Westpac has reassured customers that it successfully thwarted attempts by hackers last week to access private information of account holders using the PayID online payments service.
A bank spokesperson confirmed last night that unknown hackers had tried to access the details of customers' accounts by attacking the PayID name lookup service on the Westpac website.
News of the attack was broken by a contributor to the Whirlpool financial services chatroom on Monday morning and later reported by Fairfax mastheads.
"Westpac can confirm we had detected mis-use of the New Payments Platform's PayID functionality and we took additional preventative actions which did not include a system shutdown," the spokesperson said.
"No customer bank account numbers were compromised as a result.
"Westpac Group takes the protection of customer data and privacy extremely seriously and we continually monitor our systems.
"There has been no further inappropriate activity detected."
While Westpac insists that "no customer account numbers" were revealed during the attacks last week, the contributor (known as "Two Bob") who broke the story on Whirlpool chatroom claims that unknown hackers obtained the personal details of thousands of customers.

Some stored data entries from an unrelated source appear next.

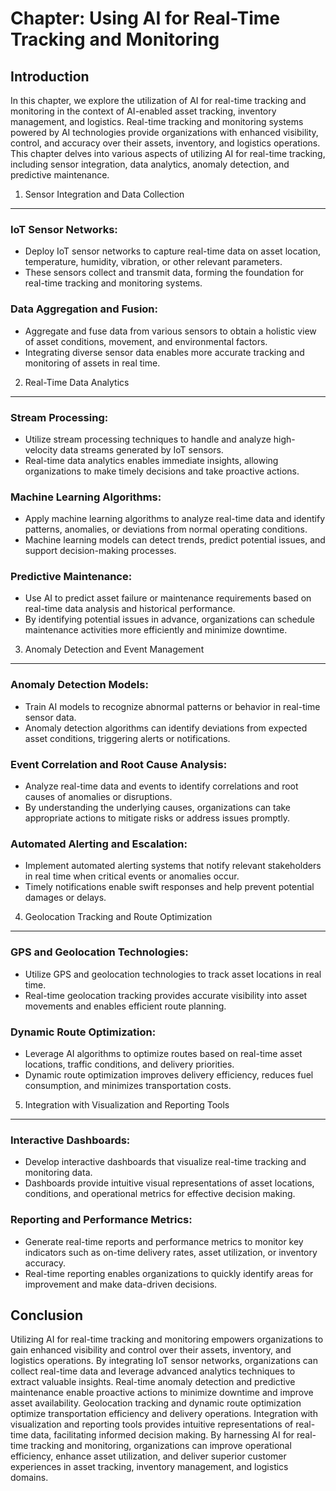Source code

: Chapter: Using AI for Real-Time Tracking and Monitoring
=======================================================

Introduction
------------

In this chapter, we explore the utilization of AI for real-time tracking and monitoring in the context of AI-enabled asset tracking, inventory management, and logistics. Real-time tracking and monitoring systems powered by AI technologies provide organizations with enhanced visibility, control, and accuracy over their assets, inventory, and logistics operations. This chapter delves into various aspects of utilizing AI for real-time tracking, including sensor integration, data analytics, anomaly detection, and predictive maintenance.

1. Sensor Integration and Data Collection
-----------------------------------------

### IoT Sensor Networks:

* Deploy IoT sensor networks to capture real-time data on asset location, temperature, humidity, vibration, or other relevant parameters.
* These sensors collect and transmit data, forming the foundation for real-time tracking and monitoring systems.

### Data Aggregation and Fusion:

* Aggregate and fuse data from various sensors to obtain a holistic view of asset conditions, movement, and environmental factors.
* Integrating diverse sensor data enables more accurate tracking and monitoring of assets in real time.

2. Real-Time Data Analytics
---------------------------

### Stream Processing:

* Utilize stream processing techniques to handle and analyze high-velocity data streams generated by IoT sensors.
* Real-time data analytics enables immediate insights, allowing organizations to make timely decisions and take proactive actions.

### Machine Learning Algorithms:

* Apply machine learning algorithms to analyze real-time data and identify patterns, anomalies, or deviations from normal operating conditions.
* Machine learning models can detect trends, predict potential issues, and support decision-making processes.

### Predictive Maintenance:

* Use AI to predict asset failure or maintenance requirements based on real-time data analysis and historical performance.
* By identifying potential issues in advance, organizations can schedule maintenance activities more efficiently and minimize downtime.

3. Anomaly Detection and Event Management
-----------------------------------------

### Anomaly Detection Models:

* Train AI models to recognize abnormal patterns or behavior in real-time sensor data.
* Anomaly detection algorithms can identify deviations from expected asset conditions, triggering alerts or notifications.

### Event Correlation and Root Cause Analysis:

* Analyze real-time data and events to identify correlations and root causes of anomalies or disruptions.
* By understanding the underlying causes, organizations can take appropriate actions to mitigate risks or address issues promptly.

### Automated Alerting and Escalation:

* Implement automated alerting systems that notify relevant stakeholders in real time when critical events or anomalies occur.
* Timely notifications enable swift responses and help prevent potential damages or delays.

4. Geolocation Tracking and Route Optimization
----------------------------------------------

### GPS and Geolocation Technologies:

* Utilize GPS and geolocation technologies to track asset locations in real time.
* Real-time geolocation tracking provides accurate visibility into asset movements and enables efficient route planning.

### Dynamic Route Optimization:

* Leverage AI algorithms to optimize routes based on real-time asset locations, traffic conditions, and delivery priorities.
* Dynamic route optimization improves delivery efficiency, reduces fuel consumption, and minimizes transportation costs.

5. Integration with Visualization and Reporting Tools
-----------------------------------------------------

### Interactive Dashboards:

* Develop interactive dashboards that visualize real-time tracking and monitoring data.
* Dashboards provide intuitive visual representations of asset locations, conditions, and operational metrics for effective decision making.

### Reporting and Performance Metrics:

* Generate real-time reports and performance metrics to monitor key indicators such as on-time delivery rates, asset utilization, or inventory accuracy.
* Real-time reporting enables organizations to quickly identify areas for improvement and make data-driven decisions.

Conclusion
----------

Utilizing AI for real-time tracking and monitoring empowers organizations to gain enhanced visibility and control over their assets, inventory, and logistics operations. By integrating IoT sensor networks, organizations can collect real-time data and leverage advanced analytics techniques to extract valuable insights. Real-time anomaly detection and predictive maintenance enable proactive actions to minimize downtime and improve asset availability. Geolocation tracking and dynamic route optimization optimize transportation efficiency and delivery operations. Integration with visualization and reporting tools provides intuitive representations of real-time data, facilitating informed decision making. By harnessing AI for real-time tracking and monitoring, organizations can improve operational efficiency, enhance asset utilization, and deliver superior customer experiences in asset tracking, inventory management, and logistics domains.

"Their (Westpac's) NPP service was attacked, an unknown party repeatedly pinging tens of thousands of times, hitting the PayID name lookup service to confirm PayID mobile numbers, each successful request returning the account holders name associated with the phone number," the contributor claimed in the chatroom.
The attack on Westpac's PayID lookup service is the first publicly acknowledged attempt by hackers to exploit potential vulnerabilities of the NPP's real time payments operation.
Security experts had foreshadowed that such threats were likely, particularly in the early stages of the NPP rollout.
Critics of the NPP argue that real time settlement of personal payments transactions increases fraud risks because transactions are instant and irreversible.
The launch of Britain's Faster Payments Service in 2008 led to a spike of fraudulent transactions at one banking institution that failed to implement real time fraud detection systems as its customers linked their accounts to the new payments process.
Australian deposit takers have been telling customers that the NPP offers a more secure payments environment than similar overseas platforms a decade ago.
Banks and credit unions claim to have deployed processes leveraging artificial intelligence and biometrics that verify the integrity of transactions in real time.
In a discussion paper issued to credit unions and mutual banks before the launch of the NPP last year, CUSCAL's head of payments Nathan Churchward advised client institutions that fraud detection driven by machine learning would underpin the security of PayID-related services.
"By combining machine learning with human intelligence, many organisations are developing data-driven fraud systems that are capable of predicting and preventing losses before they occur, and giving valued customers the ability to transact without interruption," he said.
"While even the most sophisticated machine learning platforms still require human
intervention, the real value they offer is their ability to process large amounts of
information in seconds."
The solid growth of the NPP in its first 12 months indicates that Churchward's argument seems to be winning public support for a system that most users don't really understand.